Problem – Return every line of the material exactly.

━━━━━ Task data

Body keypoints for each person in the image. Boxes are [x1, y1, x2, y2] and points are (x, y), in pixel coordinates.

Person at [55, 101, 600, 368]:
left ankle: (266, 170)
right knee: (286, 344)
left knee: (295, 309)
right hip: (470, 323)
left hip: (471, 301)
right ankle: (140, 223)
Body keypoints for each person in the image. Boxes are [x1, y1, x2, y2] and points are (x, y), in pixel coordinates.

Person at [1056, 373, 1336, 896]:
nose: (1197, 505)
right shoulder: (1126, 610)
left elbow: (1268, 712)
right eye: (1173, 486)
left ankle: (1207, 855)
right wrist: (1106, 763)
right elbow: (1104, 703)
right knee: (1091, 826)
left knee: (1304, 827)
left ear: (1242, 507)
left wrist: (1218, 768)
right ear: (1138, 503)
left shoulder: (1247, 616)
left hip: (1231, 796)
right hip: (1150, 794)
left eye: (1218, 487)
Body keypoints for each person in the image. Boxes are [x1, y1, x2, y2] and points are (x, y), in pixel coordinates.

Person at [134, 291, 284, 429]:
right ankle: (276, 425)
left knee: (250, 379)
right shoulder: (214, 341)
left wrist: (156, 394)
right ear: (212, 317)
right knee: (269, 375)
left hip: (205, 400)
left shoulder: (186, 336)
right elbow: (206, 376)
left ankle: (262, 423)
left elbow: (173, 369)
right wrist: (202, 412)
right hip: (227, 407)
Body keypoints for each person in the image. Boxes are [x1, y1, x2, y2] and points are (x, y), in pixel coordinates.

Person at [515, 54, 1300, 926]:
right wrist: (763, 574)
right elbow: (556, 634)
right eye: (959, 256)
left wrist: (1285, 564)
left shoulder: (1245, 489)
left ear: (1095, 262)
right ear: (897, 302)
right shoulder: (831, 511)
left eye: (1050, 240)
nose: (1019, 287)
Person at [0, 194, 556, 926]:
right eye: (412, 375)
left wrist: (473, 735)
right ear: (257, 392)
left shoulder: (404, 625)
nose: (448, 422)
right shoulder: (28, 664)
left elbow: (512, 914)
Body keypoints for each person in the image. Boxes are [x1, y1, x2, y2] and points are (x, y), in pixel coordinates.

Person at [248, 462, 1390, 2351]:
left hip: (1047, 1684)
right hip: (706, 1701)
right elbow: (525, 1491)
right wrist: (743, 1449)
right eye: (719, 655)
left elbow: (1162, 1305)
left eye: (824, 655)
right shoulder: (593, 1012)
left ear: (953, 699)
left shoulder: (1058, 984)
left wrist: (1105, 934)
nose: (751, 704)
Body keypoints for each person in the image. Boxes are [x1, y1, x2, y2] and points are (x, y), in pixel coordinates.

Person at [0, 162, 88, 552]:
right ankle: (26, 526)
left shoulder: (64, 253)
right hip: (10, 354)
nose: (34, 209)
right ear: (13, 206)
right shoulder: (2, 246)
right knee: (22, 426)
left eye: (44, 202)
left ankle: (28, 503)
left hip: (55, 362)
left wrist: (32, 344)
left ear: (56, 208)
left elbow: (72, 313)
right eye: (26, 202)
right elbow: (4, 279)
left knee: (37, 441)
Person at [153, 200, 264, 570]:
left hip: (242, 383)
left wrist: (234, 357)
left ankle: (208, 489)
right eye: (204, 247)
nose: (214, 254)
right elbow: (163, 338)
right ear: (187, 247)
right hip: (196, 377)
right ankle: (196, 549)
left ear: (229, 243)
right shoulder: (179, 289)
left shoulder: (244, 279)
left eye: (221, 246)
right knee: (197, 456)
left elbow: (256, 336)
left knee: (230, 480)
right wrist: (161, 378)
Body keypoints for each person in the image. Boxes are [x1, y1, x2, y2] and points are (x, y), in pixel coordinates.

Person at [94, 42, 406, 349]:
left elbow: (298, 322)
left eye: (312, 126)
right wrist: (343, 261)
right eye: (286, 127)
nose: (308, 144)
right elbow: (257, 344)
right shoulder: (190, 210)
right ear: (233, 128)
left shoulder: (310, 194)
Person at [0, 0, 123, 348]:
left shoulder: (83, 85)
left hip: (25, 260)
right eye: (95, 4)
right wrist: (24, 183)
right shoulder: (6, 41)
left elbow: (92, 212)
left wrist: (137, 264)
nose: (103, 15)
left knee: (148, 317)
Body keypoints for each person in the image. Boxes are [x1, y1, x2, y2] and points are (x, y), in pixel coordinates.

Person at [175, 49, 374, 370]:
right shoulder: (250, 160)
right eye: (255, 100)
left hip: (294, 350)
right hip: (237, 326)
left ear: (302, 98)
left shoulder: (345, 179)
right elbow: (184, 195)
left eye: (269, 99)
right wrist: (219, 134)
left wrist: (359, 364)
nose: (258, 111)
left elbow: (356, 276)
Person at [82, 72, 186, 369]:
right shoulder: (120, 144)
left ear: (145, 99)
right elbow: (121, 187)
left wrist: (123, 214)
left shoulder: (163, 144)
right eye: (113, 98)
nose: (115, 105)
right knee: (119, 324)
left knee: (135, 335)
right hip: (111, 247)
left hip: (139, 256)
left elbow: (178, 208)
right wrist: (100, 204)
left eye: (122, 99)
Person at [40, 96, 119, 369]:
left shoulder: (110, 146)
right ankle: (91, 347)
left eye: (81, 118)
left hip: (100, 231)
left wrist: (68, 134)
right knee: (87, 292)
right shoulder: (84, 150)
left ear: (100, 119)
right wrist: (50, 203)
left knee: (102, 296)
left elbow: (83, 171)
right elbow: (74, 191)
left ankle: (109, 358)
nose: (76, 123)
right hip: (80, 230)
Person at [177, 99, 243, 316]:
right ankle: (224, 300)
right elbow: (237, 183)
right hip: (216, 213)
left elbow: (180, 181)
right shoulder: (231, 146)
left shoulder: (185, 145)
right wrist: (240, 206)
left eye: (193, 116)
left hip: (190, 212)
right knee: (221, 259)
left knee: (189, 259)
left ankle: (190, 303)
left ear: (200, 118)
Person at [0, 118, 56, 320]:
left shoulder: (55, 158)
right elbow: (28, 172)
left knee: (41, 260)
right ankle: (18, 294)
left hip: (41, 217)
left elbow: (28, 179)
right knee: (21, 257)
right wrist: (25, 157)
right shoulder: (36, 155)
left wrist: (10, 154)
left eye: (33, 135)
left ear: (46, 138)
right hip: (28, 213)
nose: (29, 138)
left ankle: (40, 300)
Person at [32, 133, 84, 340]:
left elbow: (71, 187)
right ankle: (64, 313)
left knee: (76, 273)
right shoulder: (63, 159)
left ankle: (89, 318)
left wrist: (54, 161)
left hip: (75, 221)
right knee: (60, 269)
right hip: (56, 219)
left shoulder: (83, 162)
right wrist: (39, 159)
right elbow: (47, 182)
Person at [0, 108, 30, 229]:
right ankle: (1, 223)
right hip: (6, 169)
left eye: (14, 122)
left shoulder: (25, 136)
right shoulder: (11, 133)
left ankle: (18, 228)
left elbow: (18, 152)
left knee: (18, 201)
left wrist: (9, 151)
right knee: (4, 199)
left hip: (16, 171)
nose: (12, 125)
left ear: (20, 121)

━━━━━━━━━━

Exercise result –
Body keypoints for each person in the image. Boxes are [x1, y1, x2, y2] and points are (x, y), in pixel coordinates.

Person at [55, 101, 600, 368]:
left ankle: (266, 170)
right knee: (286, 344)
left knee: (295, 309)
right hip: (470, 323)
left hip: (471, 301)
right ankle: (140, 223)
Body keypoints for each person in the image. Boxes are [x1, y1, x2, y2] and points are (x, y), in pixel coordinates.

Person at [1056, 373, 1336, 896]:
nose: (1197, 505)
right shoulder: (1126, 610)
left elbow: (1268, 712)
right eye: (1173, 486)
left ankle: (1207, 855)
right wrist: (1106, 763)
right elbow: (1104, 703)
right knee: (1091, 826)
left knee: (1304, 827)
left ear: (1242, 507)
left wrist: (1218, 768)
right ear: (1138, 503)
left shoulder: (1247, 616)
left hip: (1231, 796)
right hip: (1150, 794)
left eye: (1218, 487)
Body keypoints for each person in the image. Boxes are [x1, y1, x2, y2] and points are (x, y), in pixel coordinates.

Person at [134, 291, 284, 429]:
right ankle: (276, 425)
left knee: (250, 379)
right shoulder: (214, 341)
left wrist: (156, 394)
right ear: (212, 317)
right knee: (269, 375)
left hip: (205, 400)
left shoulder: (186, 336)
right elbow: (206, 376)
left ankle: (262, 423)
left elbow: (173, 369)
right wrist: (202, 412)
right hip: (227, 407)
Body keypoints for each person in the image. Boxes are [x1, y1, x2, y2] and points are (x, y), in pixel coordinates.

Person at [515, 54, 1300, 926]:
right wrist: (763, 574)
right elbow: (556, 634)
right eye: (959, 256)
left wrist: (1285, 564)
left shoulder: (1245, 489)
left ear: (1095, 262)
right ear: (897, 302)
right shoulder: (831, 511)
left eye: (1050, 240)
nose: (1019, 287)
Person at [0, 194, 556, 926]:
right eye: (412, 375)
left wrist: (473, 735)
right ear: (257, 392)
left shoulder: (404, 625)
nose: (448, 422)
right shoulder: (28, 664)
left elbow: (512, 914)
Body keypoints for each person in the image. Boxes are [x1, y1, x2, y2] and points are (x, y), in pixel coordinates.

Person at [248, 462, 1390, 2351]:
left hip: (1047, 1684)
right hip: (706, 1701)
right elbow: (525, 1491)
right wrist: (743, 1449)
right eye: (719, 655)
left elbow: (1162, 1305)
left eye: (824, 655)
right shoulder: (593, 1012)
left ear: (953, 699)
left shoulder: (1058, 984)
left wrist: (1105, 934)
nose: (751, 704)
Body keypoints for each person in the image. Boxes are [x1, y1, x2, y2] and points are (x, y), in pixel coordinates.

Person at [0, 162, 88, 552]:
right ankle: (26, 526)
left shoulder: (64, 253)
right hip: (10, 354)
nose: (34, 209)
right ear: (13, 206)
right shoulder: (2, 246)
right knee: (22, 426)
left eye: (44, 202)
left ankle: (28, 503)
left hip: (55, 362)
left wrist: (32, 344)
left ear: (56, 208)
left elbow: (72, 313)
right eye: (26, 202)
right elbow: (4, 279)
left knee: (37, 441)
Person at [153, 200, 264, 570]:
left hip: (242, 383)
left wrist: (234, 357)
left ankle: (208, 489)
right eye: (204, 247)
nose: (214, 254)
right elbow: (163, 338)
right ear: (187, 247)
right hip: (196, 377)
right ankle: (196, 549)
left ear: (229, 243)
right shoulder: (179, 289)
left shoulder: (244, 279)
left eye: (221, 246)
right knee: (197, 456)
left elbow: (256, 336)
left knee: (230, 480)
right wrist: (161, 378)
Body keypoints for each person in the image. Boxes are [x1, y1, x2, y2] and points are (x, y), in pixel coordinates.

Person at [94, 42, 406, 349]:
left elbow: (298, 322)
left eye: (312, 126)
right wrist: (343, 261)
right eye: (286, 127)
nose: (308, 144)
right elbow: (257, 344)
right shoulder: (190, 210)
right ear: (233, 128)
left shoulder: (310, 194)
Person at [0, 0, 123, 348]:
left shoulder: (83, 85)
left hip: (25, 260)
right eye: (95, 4)
right wrist: (24, 183)
right shoulder: (6, 41)
left elbow: (92, 212)
left wrist: (137, 264)
nose: (103, 15)
left knee: (148, 317)
Body keypoints for each person in the image. Boxes are [x1, y1, x2, y2] and points are (x, y), in pixel coordinates.

Person at [175, 49, 374, 370]:
right shoulder: (250, 160)
right eye: (255, 100)
left hip: (294, 350)
right hip: (237, 326)
left ear: (302, 98)
left shoulder: (345, 179)
right elbow: (184, 195)
left eye: (269, 99)
right wrist: (219, 134)
left wrist: (359, 364)
nose: (258, 111)
left elbow: (356, 276)
Person at [82, 72, 186, 369]:
right shoulder: (120, 144)
left ear: (145, 99)
right elbow: (121, 187)
left wrist: (123, 214)
left shoulder: (163, 144)
right eye: (113, 98)
nose: (115, 105)
right knee: (119, 324)
left knee: (135, 335)
right hip: (111, 247)
left hip: (139, 256)
left elbow: (178, 208)
right wrist: (100, 204)
left eye: (122, 99)
Person at [40, 96, 119, 369]:
left shoulder: (110, 146)
right ankle: (91, 347)
left eye: (81, 118)
left hip: (100, 231)
left wrist: (68, 134)
right knee: (87, 292)
right shoulder: (84, 150)
left ear: (100, 119)
right wrist: (50, 203)
left knee: (102, 296)
left elbow: (83, 171)
right elbow: (74, 191)
left ankle: (109, 358)
nose: (76, 123)
right hip: (80, 230)
Person at [177, 99, 243, 316]:
right ankle: (224, 300)
right elbow: (237, 183)
right hip: (216, 213)
left elbow: (180, 181)
right shoulder: (231, 146)
left shoulder: (185, 145)
right wrist: (240, 206)
left eye: (193, 116)
left hip: (190, 212)
right knee: (221, 259)
left knee: (189, 259)
left ankle: (190, 303)
left ear: (200, 118)
Person at [0, 118, 56, 320]:
left shoulder: (55, 158)
right elbow: (28, 172)
left knee: (41, 260)
right ankle: (18, 294)
left hip: (41, 217)
left elbow: (28, 179)
right knee: (21, 257)
right wrist: (25, 157)
right shoulder: (36, 155)
left wrist: (10, 154)
left eye: (33, 135)
left ear: (46, 138)
right hip: (28, 213)
nose: (29, 138)
left ankle: (40, 300)
Person at [32, 133, 84, 340]:
left elbow: (71, 187)
right ankle: (64, 313)
left knee: (76, 273)
right shoulder: (63, 159)
left ankle: (89, 318)
left wrist: (54, 161)
left hip: (75, 221)
right knee: (60, 269)
right hip: (56, 219)
left shoulder: (83, 162)
right wrist: (39, 159)
right elbow: (47, 182)
Person at [0, 108, 30, 229]:
right ankle: (1, 223)
right hip: (6, 169)
left eye: (14, 122)
left shoulder: (25, 136)
right shoulder: (11, 133)
left ankle: (18, 228)
left elbow: (18, 152)
left knee: (18, 201)
left wrist: (9, 151)
right knee: (4, 199)
left hip: (16, 171)
nose: (12, 125)
left ear: (20, 121)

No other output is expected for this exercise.